=== EXERCISE MATERIAL ===

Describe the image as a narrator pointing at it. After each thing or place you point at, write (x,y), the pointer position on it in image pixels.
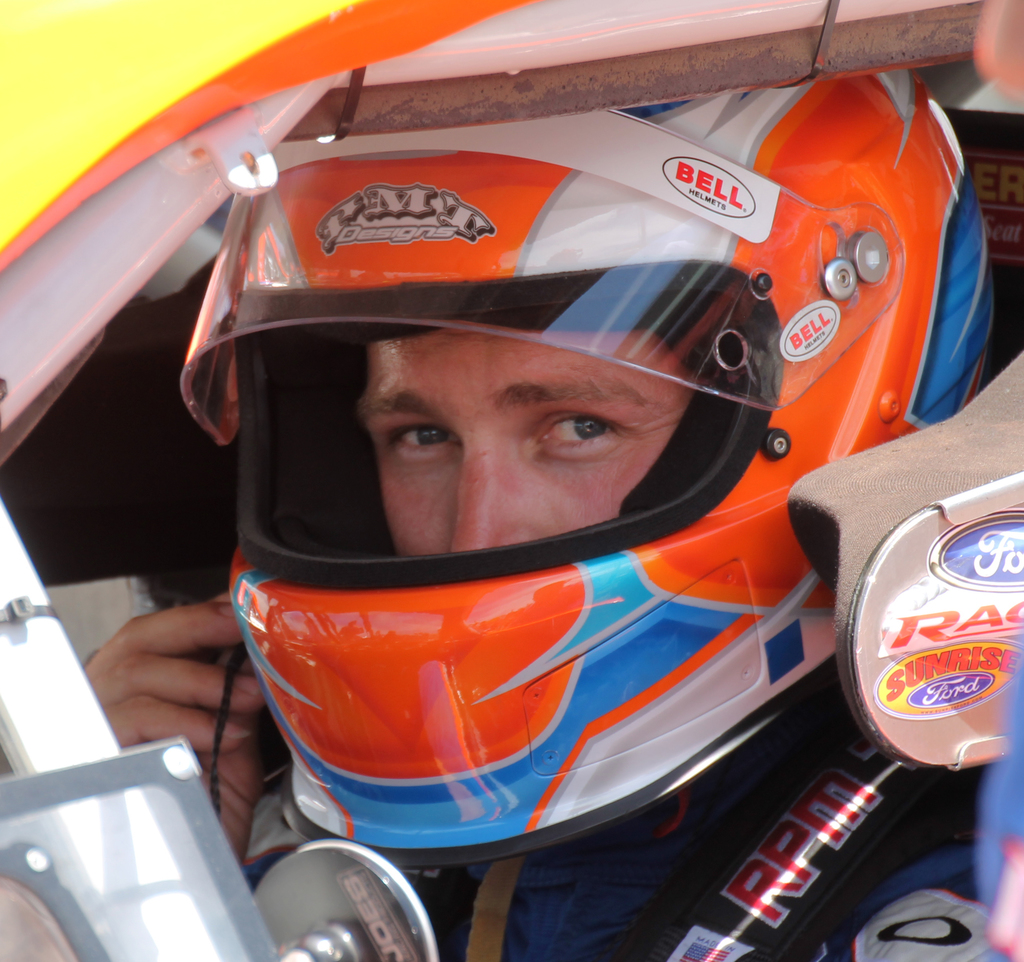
In this image I can see a person (468,171) wearing a helmet (782,344) visible in the foreground (529,925).
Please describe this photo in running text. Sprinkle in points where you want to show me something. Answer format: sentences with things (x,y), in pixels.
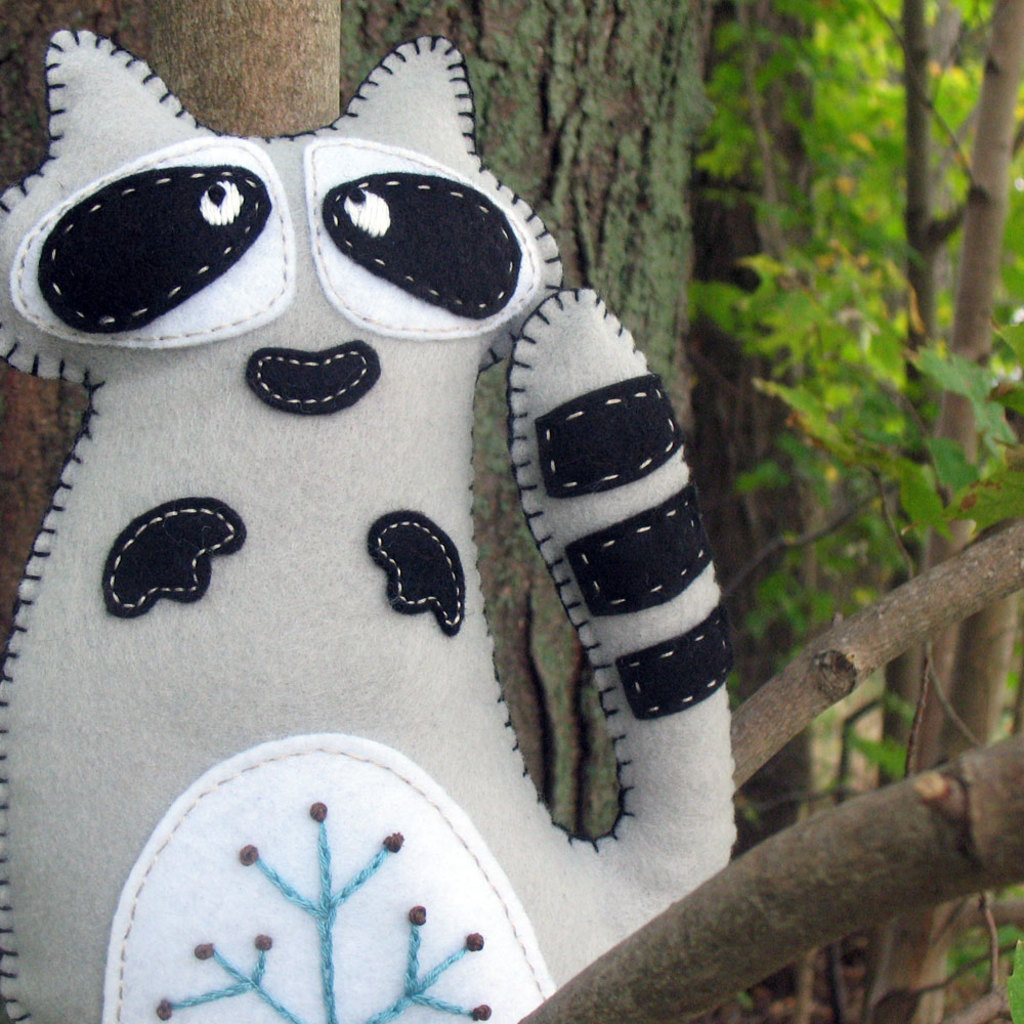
It is a doll (231,628) in the shape of a raccoon (336,604) in white color. On the right side (930,491) there are trees (956,648) in this image.
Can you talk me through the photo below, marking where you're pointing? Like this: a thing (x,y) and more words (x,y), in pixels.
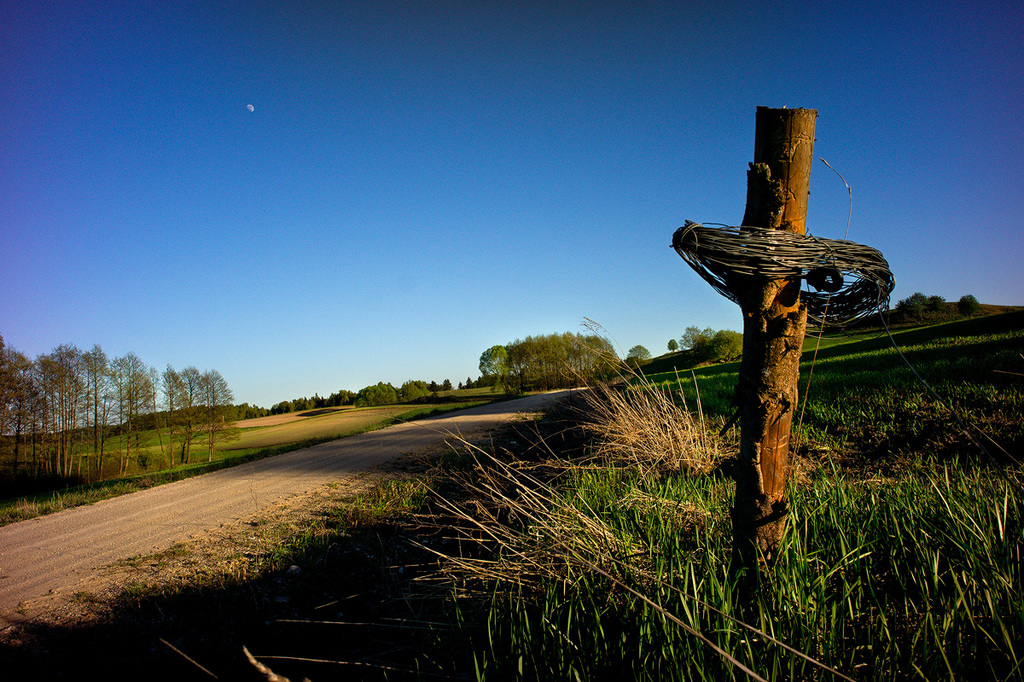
In this image I can see a wooden stick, background (474,309) I can see plants (692,412) and trees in green color and the sky (309,131) is in blue color.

===

EXERCISE:
From the line containing "Can you talk" through the final line of the records, write out each line exactly, and include no pictures.

ANSWER TO THIS PROBLEM:
Can you talk me through the photo below, marking where you're pointing? Like this: a thing (x,y) and more words (x,y), in pixels.
In this image I can see a wooden stick, background (474,309) I can see plants (692,412) and trees in green color and the sky (309,131) is in blue color.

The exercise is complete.